Available records:
* * * * * * *

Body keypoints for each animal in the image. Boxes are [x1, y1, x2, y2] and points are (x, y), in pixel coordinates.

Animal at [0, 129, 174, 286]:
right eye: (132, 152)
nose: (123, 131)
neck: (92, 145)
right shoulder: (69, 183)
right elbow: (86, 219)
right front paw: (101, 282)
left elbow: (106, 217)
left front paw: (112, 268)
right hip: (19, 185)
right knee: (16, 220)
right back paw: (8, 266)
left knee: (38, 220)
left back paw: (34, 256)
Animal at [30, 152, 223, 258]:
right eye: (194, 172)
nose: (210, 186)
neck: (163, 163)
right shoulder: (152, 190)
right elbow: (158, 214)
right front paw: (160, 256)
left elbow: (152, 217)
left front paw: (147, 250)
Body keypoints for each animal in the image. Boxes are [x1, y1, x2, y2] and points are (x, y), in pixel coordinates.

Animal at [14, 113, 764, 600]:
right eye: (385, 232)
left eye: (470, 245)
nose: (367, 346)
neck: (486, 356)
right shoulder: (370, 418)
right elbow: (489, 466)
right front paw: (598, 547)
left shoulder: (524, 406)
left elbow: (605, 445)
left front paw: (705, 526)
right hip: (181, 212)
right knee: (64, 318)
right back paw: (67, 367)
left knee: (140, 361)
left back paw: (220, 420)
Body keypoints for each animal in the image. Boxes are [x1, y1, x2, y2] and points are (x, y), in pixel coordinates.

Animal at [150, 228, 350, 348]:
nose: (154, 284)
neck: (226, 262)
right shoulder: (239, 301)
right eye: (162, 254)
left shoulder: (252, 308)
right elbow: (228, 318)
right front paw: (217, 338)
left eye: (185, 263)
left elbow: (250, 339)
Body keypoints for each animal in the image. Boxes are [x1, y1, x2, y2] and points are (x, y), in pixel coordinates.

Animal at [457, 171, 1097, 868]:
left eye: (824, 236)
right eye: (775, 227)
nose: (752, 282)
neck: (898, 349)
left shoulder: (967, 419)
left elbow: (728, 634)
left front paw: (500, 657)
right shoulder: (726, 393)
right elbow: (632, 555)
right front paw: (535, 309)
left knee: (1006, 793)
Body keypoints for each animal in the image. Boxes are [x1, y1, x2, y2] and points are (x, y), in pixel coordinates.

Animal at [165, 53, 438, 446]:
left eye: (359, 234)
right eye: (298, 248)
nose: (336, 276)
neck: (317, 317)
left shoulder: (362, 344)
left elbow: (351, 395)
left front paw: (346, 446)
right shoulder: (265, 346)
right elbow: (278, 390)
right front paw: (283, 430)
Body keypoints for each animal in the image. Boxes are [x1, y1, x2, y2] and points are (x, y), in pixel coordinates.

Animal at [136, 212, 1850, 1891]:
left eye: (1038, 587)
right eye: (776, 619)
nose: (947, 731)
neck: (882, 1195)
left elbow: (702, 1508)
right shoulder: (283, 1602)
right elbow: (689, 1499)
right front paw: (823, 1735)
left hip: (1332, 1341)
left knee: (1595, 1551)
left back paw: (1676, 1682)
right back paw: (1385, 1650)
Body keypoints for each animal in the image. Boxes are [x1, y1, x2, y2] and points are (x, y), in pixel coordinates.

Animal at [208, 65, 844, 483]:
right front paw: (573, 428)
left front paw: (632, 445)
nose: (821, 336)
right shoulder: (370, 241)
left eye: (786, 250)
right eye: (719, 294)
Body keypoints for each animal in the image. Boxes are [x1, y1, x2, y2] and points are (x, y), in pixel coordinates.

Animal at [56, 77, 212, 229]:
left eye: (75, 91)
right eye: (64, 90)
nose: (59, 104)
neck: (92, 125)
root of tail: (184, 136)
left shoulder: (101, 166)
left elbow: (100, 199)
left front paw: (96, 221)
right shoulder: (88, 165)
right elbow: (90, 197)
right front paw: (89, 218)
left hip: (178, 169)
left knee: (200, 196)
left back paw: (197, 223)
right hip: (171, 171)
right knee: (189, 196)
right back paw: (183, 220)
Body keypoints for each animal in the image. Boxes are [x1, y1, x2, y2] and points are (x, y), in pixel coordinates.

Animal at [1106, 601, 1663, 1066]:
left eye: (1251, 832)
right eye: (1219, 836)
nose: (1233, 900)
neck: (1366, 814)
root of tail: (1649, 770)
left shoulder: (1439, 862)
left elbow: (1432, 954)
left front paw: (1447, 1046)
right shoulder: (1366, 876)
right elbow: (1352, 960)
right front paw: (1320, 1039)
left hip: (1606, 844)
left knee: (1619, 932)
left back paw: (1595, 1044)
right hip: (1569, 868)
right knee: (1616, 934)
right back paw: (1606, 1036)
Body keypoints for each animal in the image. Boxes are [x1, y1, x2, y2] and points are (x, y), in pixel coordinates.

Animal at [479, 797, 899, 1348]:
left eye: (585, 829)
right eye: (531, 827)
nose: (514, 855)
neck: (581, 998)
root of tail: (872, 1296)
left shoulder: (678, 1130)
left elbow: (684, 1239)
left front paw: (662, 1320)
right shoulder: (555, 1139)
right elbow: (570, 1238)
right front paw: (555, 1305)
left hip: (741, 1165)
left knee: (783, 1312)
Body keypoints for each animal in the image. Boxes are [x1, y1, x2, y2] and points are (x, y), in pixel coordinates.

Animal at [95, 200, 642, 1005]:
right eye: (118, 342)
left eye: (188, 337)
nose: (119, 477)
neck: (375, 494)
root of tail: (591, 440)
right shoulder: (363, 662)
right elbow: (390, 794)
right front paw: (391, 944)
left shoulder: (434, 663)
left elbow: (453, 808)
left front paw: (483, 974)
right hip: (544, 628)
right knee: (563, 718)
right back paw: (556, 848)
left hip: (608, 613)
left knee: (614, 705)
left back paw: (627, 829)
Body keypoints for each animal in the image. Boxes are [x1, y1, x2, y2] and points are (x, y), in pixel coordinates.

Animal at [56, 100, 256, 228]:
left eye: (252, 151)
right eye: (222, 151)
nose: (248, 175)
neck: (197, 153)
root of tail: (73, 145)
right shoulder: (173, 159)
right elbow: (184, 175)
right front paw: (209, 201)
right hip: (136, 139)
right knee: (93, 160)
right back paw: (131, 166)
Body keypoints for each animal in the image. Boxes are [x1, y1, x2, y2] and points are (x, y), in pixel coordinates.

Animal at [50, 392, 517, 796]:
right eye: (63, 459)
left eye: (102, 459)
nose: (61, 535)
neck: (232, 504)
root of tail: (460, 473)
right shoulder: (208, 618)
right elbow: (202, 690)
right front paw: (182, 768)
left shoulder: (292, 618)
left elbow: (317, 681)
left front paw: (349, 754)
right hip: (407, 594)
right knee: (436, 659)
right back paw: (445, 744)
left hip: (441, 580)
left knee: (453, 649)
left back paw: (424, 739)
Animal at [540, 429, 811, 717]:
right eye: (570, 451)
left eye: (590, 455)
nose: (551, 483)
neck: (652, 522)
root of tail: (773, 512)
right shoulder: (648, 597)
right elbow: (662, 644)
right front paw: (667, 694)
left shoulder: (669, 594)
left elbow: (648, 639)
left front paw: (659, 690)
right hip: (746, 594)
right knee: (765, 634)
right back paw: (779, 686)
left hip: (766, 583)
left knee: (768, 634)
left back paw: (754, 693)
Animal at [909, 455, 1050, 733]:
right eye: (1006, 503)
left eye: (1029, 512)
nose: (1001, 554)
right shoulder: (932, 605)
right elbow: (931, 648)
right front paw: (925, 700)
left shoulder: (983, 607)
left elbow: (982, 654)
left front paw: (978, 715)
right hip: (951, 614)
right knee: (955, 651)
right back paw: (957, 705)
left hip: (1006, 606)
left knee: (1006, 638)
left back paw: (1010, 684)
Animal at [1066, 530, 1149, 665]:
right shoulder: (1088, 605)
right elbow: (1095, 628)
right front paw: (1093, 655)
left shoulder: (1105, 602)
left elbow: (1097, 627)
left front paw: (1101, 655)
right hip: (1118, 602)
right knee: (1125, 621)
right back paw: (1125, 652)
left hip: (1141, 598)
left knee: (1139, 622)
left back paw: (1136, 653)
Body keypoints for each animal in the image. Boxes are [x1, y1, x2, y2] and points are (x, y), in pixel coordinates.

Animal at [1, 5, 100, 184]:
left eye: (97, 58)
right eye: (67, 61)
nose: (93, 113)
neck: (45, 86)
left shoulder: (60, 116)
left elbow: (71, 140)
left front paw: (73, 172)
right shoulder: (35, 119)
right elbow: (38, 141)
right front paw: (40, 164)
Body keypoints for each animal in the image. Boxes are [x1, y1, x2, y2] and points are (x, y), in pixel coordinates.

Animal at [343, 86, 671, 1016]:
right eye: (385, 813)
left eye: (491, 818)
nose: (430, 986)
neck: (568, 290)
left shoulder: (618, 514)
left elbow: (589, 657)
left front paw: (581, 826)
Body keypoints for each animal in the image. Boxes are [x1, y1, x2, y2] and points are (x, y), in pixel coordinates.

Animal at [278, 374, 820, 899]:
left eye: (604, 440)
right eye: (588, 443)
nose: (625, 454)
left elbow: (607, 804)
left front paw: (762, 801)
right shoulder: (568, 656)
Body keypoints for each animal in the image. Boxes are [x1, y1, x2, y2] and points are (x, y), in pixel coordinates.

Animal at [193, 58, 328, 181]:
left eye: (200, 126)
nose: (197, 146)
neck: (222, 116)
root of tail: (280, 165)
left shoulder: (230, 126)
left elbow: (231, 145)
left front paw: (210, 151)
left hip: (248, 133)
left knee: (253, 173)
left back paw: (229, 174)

* * * * * * *

Goal of the exercise:
Report every line of the preceding listing where the string "root" occurs.

Answer for this exercise:
root of tail: (184, 136)
root of tail: (1649, 770)
root of tail: (872, 1296)
root of tail: (591, 440)
root of tail: (73, 145)
root of tail: (460, 473)
root of tail: (773, 512)
root of tail: (280, 165)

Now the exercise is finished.